= OLE DB =

Microsoft API for uniform access from heterogeneous data sources

OLE DB (Object Linking and Embedding, Database, sometimes written as OLEDB or OLE-DB) is an API designed by Microsoft that allows accessing data from a variety of sources in a uniform manner. The API provides a set of interfaces implemented using the Component Object Model (COM); it is otherwise unrelated to OLE. Microsoft originally intended OLE DB as a higher-level replacement for, and successor to, ODBC, extending its feature set to support a wider variety of non-relational databases, such as object databases and spreadsheets that do not necessarily implement ODBC.

== Methodology ==
OLE DB separates the data store from the application that needs access to it through a set of abstractions that include the datasource, session, command, and rowsets. This was done because different applications need access to different types and sources of data, and do not necessarily want to know how to access functionality with technology-specific methods. OLE DB is conceptually divided into consumers and providers. The consumers are the applications that need access to the data, and the providers are the software components that implement the interface and thereby provides the data to the consumer. OLE DB is part of the Microsoft Data Access Components (MDAC).

== Support status ==
Microsoft's release of SQL Server 2012 (internal code: 'Denali') is the last to include an OLE DB provider for SQL Server, but support will continue for 7 years. According to a related Microsoft FAQ, "Providers like ADO.NET which can run on top of OLE DB will not support OLE DB once the latter is deprecated", but the same answer in the FAQ states that the original post relates only to the OLE DB provider for SQL Server, so the position of OLE DB itself remains unclear. The same FAQ states that ODBC performs better than OLE DB in most cases.

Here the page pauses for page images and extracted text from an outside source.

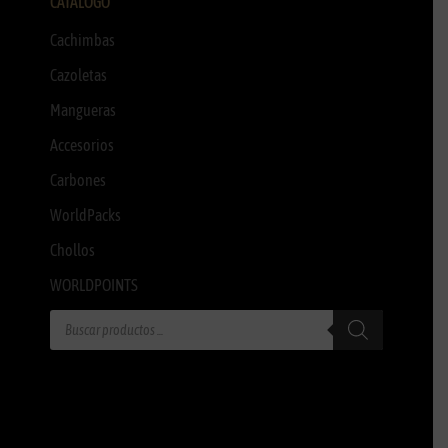
CATÁLOGO
Cachimbas
Cazoletas
Mangueras
Accesorios
Carbones
WorldPacks
Chollos
WORLDPOINTS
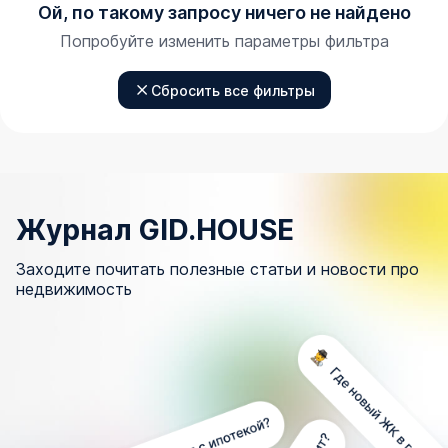
Ой, по такому запросу ничего не найдено
Попробуйте изменить параметры фильтра
Сбросить все фильтры
Журнал GID.HOUSE
Заходите почитать полезные статьи и новости про
недвижимость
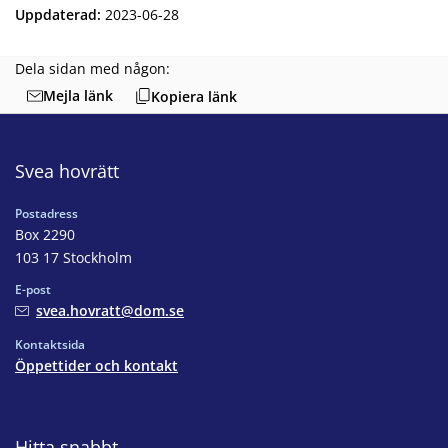
Uppdaterad
:
2023-06-28
Dela sidan med någon:
Mejla länk
Kopiera länk
Svea hovrätt
Postadress
Box 2290
103 17 Stockholm
E-post
svea.hovratt@dom.se
Kontaktsida
Öppettider och kontakt
Hitta snabbt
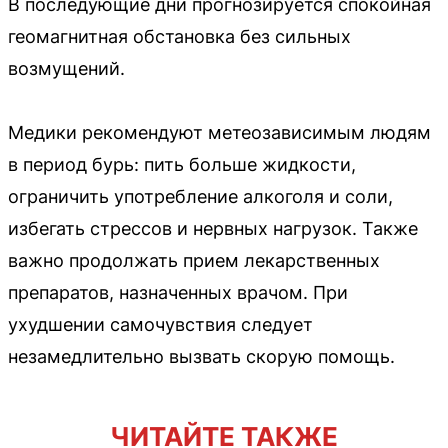
В последующие дни прогнозируется спокойная
геомагнитная обстановка без сильных
возмущений.
Медики рекомендуют метеозависимым людям
в период бурь: пить больше жидкости,
ограничить употребление алкоголя и соли,
избегать стрессов и нервных нагрузок. Также
важно продолжать прием лекарственных
препаратов, назначенных врачом. При
ухудшении самочувствия следует
незамедлительно вызвать скорую помощь.
ЧИТАЙТЕ ТАКЖЕ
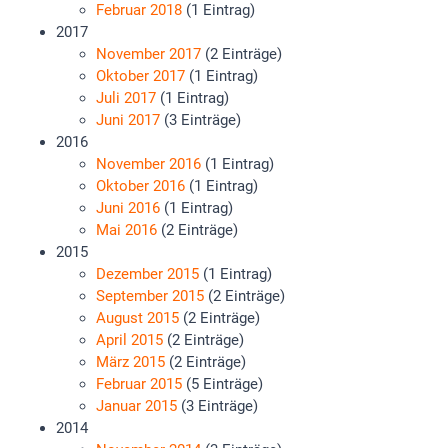
Februar 2018
(1 Eintrag)
2017
November 2017
(2 Einträge)
Oktober 2017
(1 Eintrag)
Juli 2017
(1 Eintrag)
Juni 2017
(3 Einträge)
2016
November 2016
(1 Eintrag)
Oktober 2016
(1 Eintrag)
Juni 2016
(1 Eintrag)
Mai 2016
(2 Einträge)
2015
Dezember 2015
(1 Eintrag)
September 2015
(2 Einträge)
August 2015
(2 Einträge)
April 2015
(2 Einträge)
März 2015
(2 Einträge)
Februar 2015
(5 Einträge)
Januar 2015
(3 Einträge)
2014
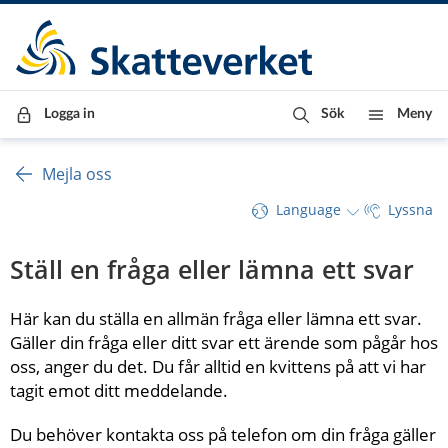
Till innehåll
Till navigationen
Till chattrobot
Logga in
Sök
Meny
Mejla oss
Language
Lyssna
Ställ en fråga eller lämna ett svar
Här kan du ställa en allmän fråga eller lämna ett svar. 
Gäller din fråga eller ditt svar ett ärende som pågår hos 
oss, anger du det. Du får alltid en kvittens på att vi har 
tagit emot ditt meddelande.
Du behöver kontakta oss på telefon om din fråga gäller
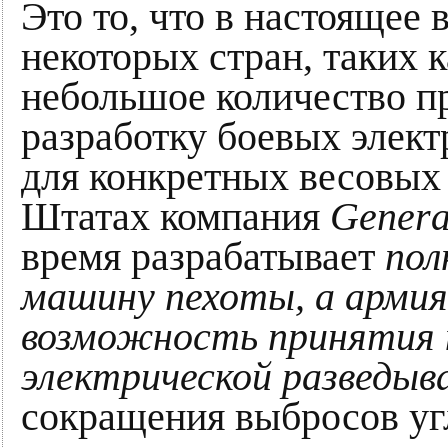
Это то, что в настоящее
некоторых стран, таких к
небольшое количество п
разработку боевых элект
для конкретных весовых
Штатах компания
Genera
время разрабатывает
пол
машину пехоты, а арм
возможность принятия 
электрической разведы
сокращения выбросов угл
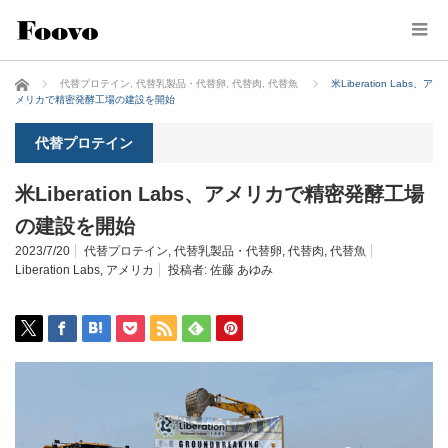
ホーム
代替プロテイン
,
代替乳製品・代替卵
,
代替肉
,
代替魚
米Liberation Labs、ア
メリカで精密発酵工場の建設を開始
代替プロテイン
米Liberation Labs、アメリカで精密発酵工場
の建設を開始
2023/7/20
代替プロテイン
,
代替乳製品・代替卵
,
代替肉
,
代替魚
Liberation Labs
,
アメリカ
投稿者:
佐藤 あゆみ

However, during subsequent reviews it was determined that deprecation was a mistake because substantial scenarios within SQL Server still depend on OLE DB and changing those would break some existing customer scenarios. On Oct 6, 2017 Microsoft announced that OLE DB was undeprecated, and a new version to maintain dependencies would be released in early 2018.

==OLE DB providers==
An OLE DB provider is a software component that enables an OLE DB consumer to interact with a data source. OLE DB providers are analogous to ODBC drivers, JDBC drivers, and ADO.NET data providers.

OLE DB providers can be created to access such simple data stores as a text file and spreadsheet, through to such complex databases as Oracle, Microsoft SQL Server, Sybase ASE, and many others. It can also provide access to hierarchical data stores such as email systems.

However, because different data store technologies can have different capabilities, every OLE DB provider cannot implement every possible interface available in the OLE DB standard. The capabilities that are available are implemented through the use of COM objects; an OLE DB provider will map the data store technologies functionality to a particular COM interface. Microsoft describes the availability of an interface as "provider-specific," as it may not be applicable depending on the data store technology involved. Providers may augment the capabilities of a data store; these capabilities are known as services in Microsoft parlance.